Displayed alongside Agassi's works are works by Kramer, Lipski and Strauss, which are attributed to the times and places in which their biographies are anchored. As such, they enabled Agassi to represent various aspects of his artistic desires and passions. Kramer's body of works is mostly composed of drawings - a medium which gave expression to a range of influences and artistic styles. Lipski's text works are related to conceptual art and to her work as a photographer and collector. The poem dedicated to her by Agassi, "The Mind is a Beautiful Museum," is stamped with the museum stamp and is thus clearly an artwork.
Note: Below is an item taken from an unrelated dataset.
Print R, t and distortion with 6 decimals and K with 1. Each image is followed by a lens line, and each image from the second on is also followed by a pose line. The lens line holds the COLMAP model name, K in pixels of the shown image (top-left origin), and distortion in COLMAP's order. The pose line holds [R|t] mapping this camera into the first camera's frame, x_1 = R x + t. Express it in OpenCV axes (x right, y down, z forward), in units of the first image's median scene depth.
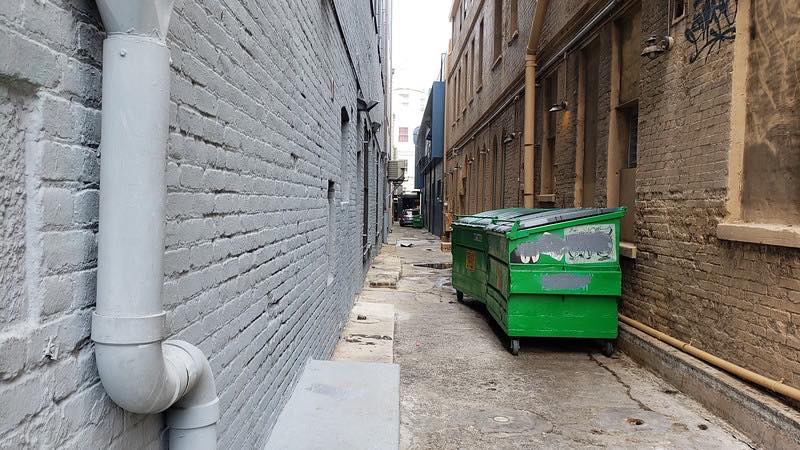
lens RADIAL K [[450.7, 0, 400.0], [0, 450.7, 225.0], [0, 0, 1]] dist [0.005135, 0.000109]
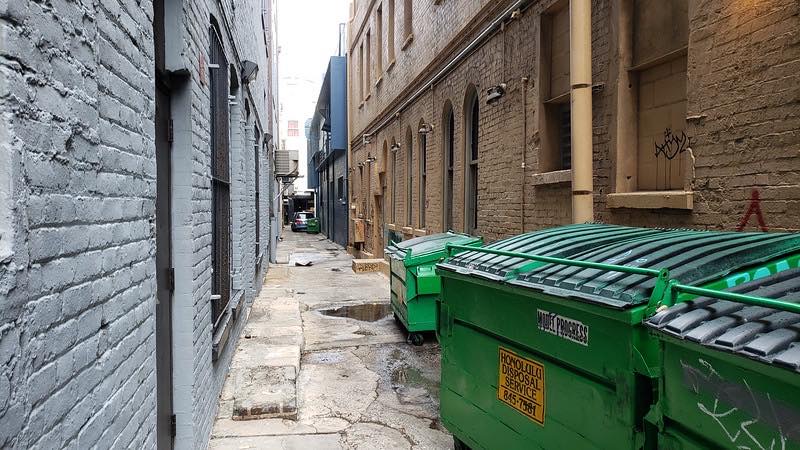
lens RADIAL K [[450.7, 0, 400.0], [0, 450.7, 225.0], [0, 0, 1]] dist [0.005135, 0.000109]
pose [[0.971610, -0.023266, 0.235442, -0.004055], [0.023434, 0.999723, 0.002084, -0.014216], [-0.235426, 0.003492, 0.971886, 0.212850]]
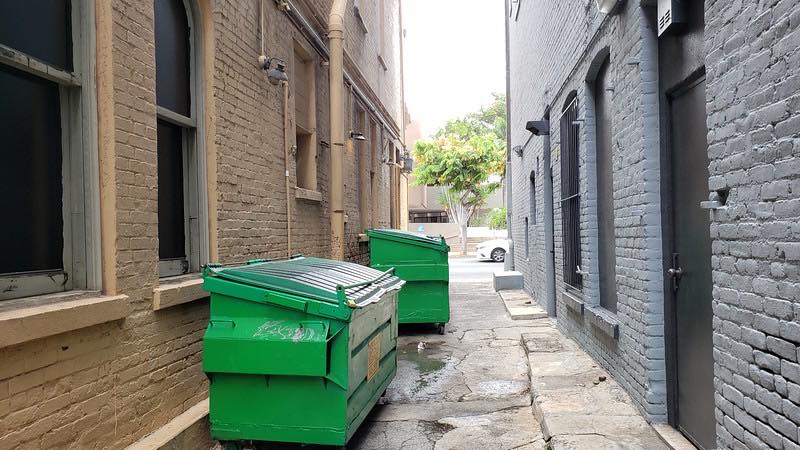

Strauss' body of works, meanwhile, enabled Agassi to experience a sense of unbridled artistic liberty as a true "outsider," a position with which he was deeply identified.  

 

Souvenirs

Like every museum, the "Meir Agassi Museum" has a souvenir shop. Agassi wrote that among the goals of his museum are the study and development of its collections, collaborations with artists and other institutions, the publication of scholarly texts and the exposure of the artworks to the public at large. He argued that the museum "should produce and sell its own souvenirs, its own products, with its own logo and slogan inscribed or stamped, engraved, marked, or printed on it." For him, an absence of advertising for museum exhibitions and installations contradicted the internal logic of the museum institution, whose role is to define a canon and shape historical memory.

 

Agassi worked vigorously to realize his museal vision, including the production of dozens of objects for the museum store: various-sized memory boxes, original artworks, numbered series, posters, catalogues, reproductions, envelopes, postcards, photographs, diaries and more. When it came to these products, Agassi himself was the graphic designer, typographer, editor and writer. "To buy souvenirs from Meir Agassi Museum would be great fun!" he wrote in one of his notes.